◆ **Aim of the task**:
Write all of the entries again. Keep them exactly as they are.

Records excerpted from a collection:
^^^^

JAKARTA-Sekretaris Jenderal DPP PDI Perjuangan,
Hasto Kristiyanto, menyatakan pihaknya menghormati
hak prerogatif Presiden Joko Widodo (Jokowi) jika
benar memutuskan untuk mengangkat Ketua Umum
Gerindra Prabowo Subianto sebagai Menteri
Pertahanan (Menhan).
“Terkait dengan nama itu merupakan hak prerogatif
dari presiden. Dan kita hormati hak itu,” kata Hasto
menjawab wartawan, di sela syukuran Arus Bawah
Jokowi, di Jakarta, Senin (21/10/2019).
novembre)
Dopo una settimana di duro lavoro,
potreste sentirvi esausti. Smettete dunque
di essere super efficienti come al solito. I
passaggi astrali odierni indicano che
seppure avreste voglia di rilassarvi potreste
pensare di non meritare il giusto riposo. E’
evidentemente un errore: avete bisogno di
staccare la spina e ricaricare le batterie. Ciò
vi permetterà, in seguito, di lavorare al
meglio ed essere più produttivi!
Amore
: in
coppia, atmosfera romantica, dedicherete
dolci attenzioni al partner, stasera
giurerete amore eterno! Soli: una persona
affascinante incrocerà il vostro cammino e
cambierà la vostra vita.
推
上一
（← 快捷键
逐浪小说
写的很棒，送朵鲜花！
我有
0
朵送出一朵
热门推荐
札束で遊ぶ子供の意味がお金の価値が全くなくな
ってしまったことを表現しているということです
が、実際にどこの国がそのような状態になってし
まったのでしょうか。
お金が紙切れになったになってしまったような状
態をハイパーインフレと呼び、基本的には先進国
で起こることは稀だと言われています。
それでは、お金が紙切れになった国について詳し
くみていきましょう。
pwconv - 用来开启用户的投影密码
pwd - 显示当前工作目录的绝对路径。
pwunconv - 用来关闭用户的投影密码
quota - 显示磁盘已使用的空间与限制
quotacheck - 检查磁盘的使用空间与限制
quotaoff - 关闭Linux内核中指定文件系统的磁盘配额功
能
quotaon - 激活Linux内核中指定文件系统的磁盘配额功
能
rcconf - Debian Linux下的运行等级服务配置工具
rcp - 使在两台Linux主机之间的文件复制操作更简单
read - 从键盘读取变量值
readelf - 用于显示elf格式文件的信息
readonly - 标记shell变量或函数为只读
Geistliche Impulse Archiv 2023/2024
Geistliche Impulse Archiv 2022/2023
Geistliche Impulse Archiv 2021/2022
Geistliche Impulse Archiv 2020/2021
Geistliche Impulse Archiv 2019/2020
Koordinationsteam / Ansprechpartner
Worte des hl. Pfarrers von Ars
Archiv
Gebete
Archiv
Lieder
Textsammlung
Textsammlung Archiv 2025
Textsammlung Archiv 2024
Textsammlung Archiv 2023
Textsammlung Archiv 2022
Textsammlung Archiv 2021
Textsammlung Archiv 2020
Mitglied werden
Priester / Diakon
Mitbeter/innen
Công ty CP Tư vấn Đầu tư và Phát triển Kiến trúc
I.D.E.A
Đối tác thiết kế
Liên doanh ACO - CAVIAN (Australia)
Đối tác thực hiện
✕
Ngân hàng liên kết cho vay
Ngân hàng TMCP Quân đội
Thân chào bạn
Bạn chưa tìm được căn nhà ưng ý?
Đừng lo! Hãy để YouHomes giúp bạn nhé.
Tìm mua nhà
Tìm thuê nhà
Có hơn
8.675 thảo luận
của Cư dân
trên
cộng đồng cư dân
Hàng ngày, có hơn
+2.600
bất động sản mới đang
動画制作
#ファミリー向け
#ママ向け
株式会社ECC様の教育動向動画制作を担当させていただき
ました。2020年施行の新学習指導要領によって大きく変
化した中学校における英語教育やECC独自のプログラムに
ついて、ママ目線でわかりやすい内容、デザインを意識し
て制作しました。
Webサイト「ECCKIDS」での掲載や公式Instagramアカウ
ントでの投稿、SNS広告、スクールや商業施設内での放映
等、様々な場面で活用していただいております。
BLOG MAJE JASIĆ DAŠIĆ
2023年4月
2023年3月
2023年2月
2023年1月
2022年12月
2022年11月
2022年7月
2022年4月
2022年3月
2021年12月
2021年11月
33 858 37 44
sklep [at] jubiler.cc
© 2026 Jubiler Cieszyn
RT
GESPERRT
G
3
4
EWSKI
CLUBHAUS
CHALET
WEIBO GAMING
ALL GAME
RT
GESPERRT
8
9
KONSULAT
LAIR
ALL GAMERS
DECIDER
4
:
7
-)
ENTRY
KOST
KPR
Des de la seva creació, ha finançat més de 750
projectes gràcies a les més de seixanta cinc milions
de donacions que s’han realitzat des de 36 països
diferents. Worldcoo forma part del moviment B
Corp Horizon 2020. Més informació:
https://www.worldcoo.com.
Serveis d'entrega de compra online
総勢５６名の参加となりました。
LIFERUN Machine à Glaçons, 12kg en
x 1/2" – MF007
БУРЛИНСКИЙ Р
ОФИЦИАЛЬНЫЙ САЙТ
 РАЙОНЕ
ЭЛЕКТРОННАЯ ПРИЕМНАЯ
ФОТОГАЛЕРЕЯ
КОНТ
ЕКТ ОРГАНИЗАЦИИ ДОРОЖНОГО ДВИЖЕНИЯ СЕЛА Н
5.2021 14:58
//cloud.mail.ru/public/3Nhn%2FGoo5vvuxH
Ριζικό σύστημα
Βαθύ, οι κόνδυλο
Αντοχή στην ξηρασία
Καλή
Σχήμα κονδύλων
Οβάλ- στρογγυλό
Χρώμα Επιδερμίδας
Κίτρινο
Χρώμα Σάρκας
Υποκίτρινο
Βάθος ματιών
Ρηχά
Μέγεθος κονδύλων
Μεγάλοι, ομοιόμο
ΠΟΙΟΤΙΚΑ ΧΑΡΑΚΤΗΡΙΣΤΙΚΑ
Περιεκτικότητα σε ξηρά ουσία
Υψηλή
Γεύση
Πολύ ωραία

^^^^

◆ **Reply to the exercise**:
JAKARTA-Sekretaris Jenderal DPP PDI Perjuangan,
Hasto Kristiyanto, menyatakan pihaknya menghormati
hak prerogatif Presiden Joko Widodo (Jokowi) jika
benar memutuskan untuk mengangkat Ketua Umum
Gerindra Prabowo Subianto sebagai Menteri
Pertahanan (Menhan).
“Terkait dengan nama itu merupakan hak prerogatif
dari presiden. Dan kita hormati hak itu,” kata Hasto
menjawab wartawan, di sela syukuran Arus Bawah
Jokowi, di Jakarta, Senin (21/10/2019).
novembre)
Dopo una settimana di duro lavoro,
potreste sentirvi esausti. Smettete dunque
di essere super efficienti come al solito. I
passaggi astrali odierni indicano che
seppure avreste voglia di rilassarvi potreste
pensare di non meritare il giusto riposo. E’
evidentemente un errore: avete bisogno di
staccare la spina e ricaricare le batterie. Ciò
vi permetterà, in seguito, di lavorare al
meglio ed essere più produttivi!
Amore
: in
coppia, atmosfera romantica, dedicherete
dolci attenzioni al partner, stasera
giurerete amore eterno! Soli: una persona
affascinante incrocerà il vostro cammino e
cambierà la vostra vita.
推
上一
（← 快捷键
逐浪小说
写的很棒，送朵鲜花！
我有
0
朵送出一朵
热门推荐
札束で遊ぶ子供の意味がお金の価値が全くなくな
ってしまったことを表現しているということです
が、実際にどこの国がそのような状態になってし
まったのでしょうか。
お金が紙切れになったになってしまったような状
態をハイパーインフレと呼び、基本的には先進国
で起こることは稀だと言われています。
それでは、お金が紙切れになった国について詳し
くみていきましょう。
pwconv - 用来开启用户的投影密码
pwd - 显示当前工作目录的绝对路径。
pwunconv - 用来关闭用户的投影密码
quota - 显示磁盘已使用的空间与限制
quotacheck - 检查磁盘的使用空间与限制
quotaoff - 关闭Linux内核中指定文件系统的磁盘配额功
能
quotaon - 激活Linux内核中指定文件系统的磁盘配额功
能
rcconf - Debian Linux下的运行等级服务配置工具
rcp - 使在两台Linux主机之间的文件复制操作更简单
read - 从键盘读取变量值
readelf - 用于显示elf格式文件的信息
readonly - 标记shell变量或函数为只读
Geistliche Impulse Archiv 2023/2024
Geistliche Impulse Archiv 2022/2023
Geistliche Impulse Archiv 2021/2022
Geistliche Impulse Archiv 2020/2021
Geistliche Impulse Archiv 2019/2020
Koordinationsteam / Ansprechpartner
Worte des hl. Pfarrers von Ars
Archiv
Gebete
Archiv
Lieder
Textsammlung
Textsammlung Archiv 2025
Textsammlung Archiv 2024
Textsammlung Archiv 2023
Textsammlung Archiv 2022
Textsammlung Archiv 2021
Textsammlung Archiv 2020
Mitglied werden
Priester / Diakon
Mitbeter/innen
Công ty CP Tư vấn Đầu tư và Phát triển Kiến trúc
I.D.E.A
Đối tác thiết kế
Liên doanh ACO - CAVIAN (Australia)
Đối tác thực hiện
✕
Ngân hàng liên kết cho vay
Ngân hàng TMCP Quân đội
Thân chào bạn
Bạn chưa tìm được căn nhà ưng ý?
Đừng lo! Hãy để YouHomes giúp bạn nhé.
Tìm mua nhà
Tìm thuê nhà
Có hơn
8.675 thảo luận
của Cư dân
trên
cộng đồng cư dân
Hàng ngày, có hơn
+2.600
bất động sản mới đang
動画制作
#ファミリー向け
#ママ向け
株式会社ECC様の教育動向動画制作を担当させていただき
ました。2020年施行の新学習指導要領によって大きく変
化した中学校における英語教育やECC独自のプログラムに
ついて、ママ目線でわかりやすい内容、デザインを意識し
て制作しました。
Webサイト「ECCKIDS」での掲載や公式Instagramアカウ
ントでの投稿、SNS広告、スクールや商業施設内での放映
等、様々な場面で活用していただいております。
BLOG MAJE JASIĆ DAŠIĆ
2023年4月
2023年3月
2023年2月
2023年1月
2022年12月
2022年11月
2022年7月
2022年4月
2022年3月
2021年12月
2021年11月
33 858 37 44
sklep [at] jubiler.cc
© 2026 Jubiler Cieszyn
RT
GESPERRT
G
3
4
EWSKI
CLUBHAUS
CHALET
WEIBO GAMING
ALL GAME
RT
GESPERRT
8
9
KONSULAT
LAIR
ALL GAMERS
DECIDER
4
:
7
-)
ENTRY
KOST
KPR
Des de la seva creació, ha finançat més de 750
projectes gràcies a les més de seixanta cinc milions
de donacions que s’han realitzat des de 36 països
diferents. Worldcoo forma part del moviment B
Corp Horizon 2020. Més informació:
https://www.worldcoo.com.
Serveis d'entrega de compra online
総勢５６名の参加となりました。
LIFERUN Machine à Glaçons, 12kg en
x 1/2" – MF007
БУРЛИНСКИЙ Р
ОФИЦИАЛЬНЫЙ САЙТ
 РАЙОНЕ
ЭЛЕКТРОННАЯ ПРИЕМНАЯ
ФОТОГАЛЕРЕЯ
КОНТ
ЕКТ ОРГАНИЗАЦИИ ДОРОЖНОГО ДВИЖЕНИЯ СЕЛА Н
5.2021 14:58
//cloud.mail.ru/public/3Nhn%2FGoo5vvuxH
Ριζικό σύστημα
Βαθύ, οι κόνδυλο
Αντοχή στην ξηρασία
Καλή
Σχήμα κονδύλων
Οβάλ- στρογγυλό
Χρώμα Επιδερμίδας
Κίτρινο
Χρώμα Σάρκας
Υποκίτρινο
Βάθος ματιών
Ρηχά
Μέγεθος κονδύλων
Μεγάλοι, ομοιόμο
ΠΟΙΟΤΙΚΑ ΧΑΡΑΚΤΗΡΙΣΤΙΚΑ
Περιεκτικότητα σε ξηρά ουσία
Υψηλή
Γεύση
Πολύ ωραία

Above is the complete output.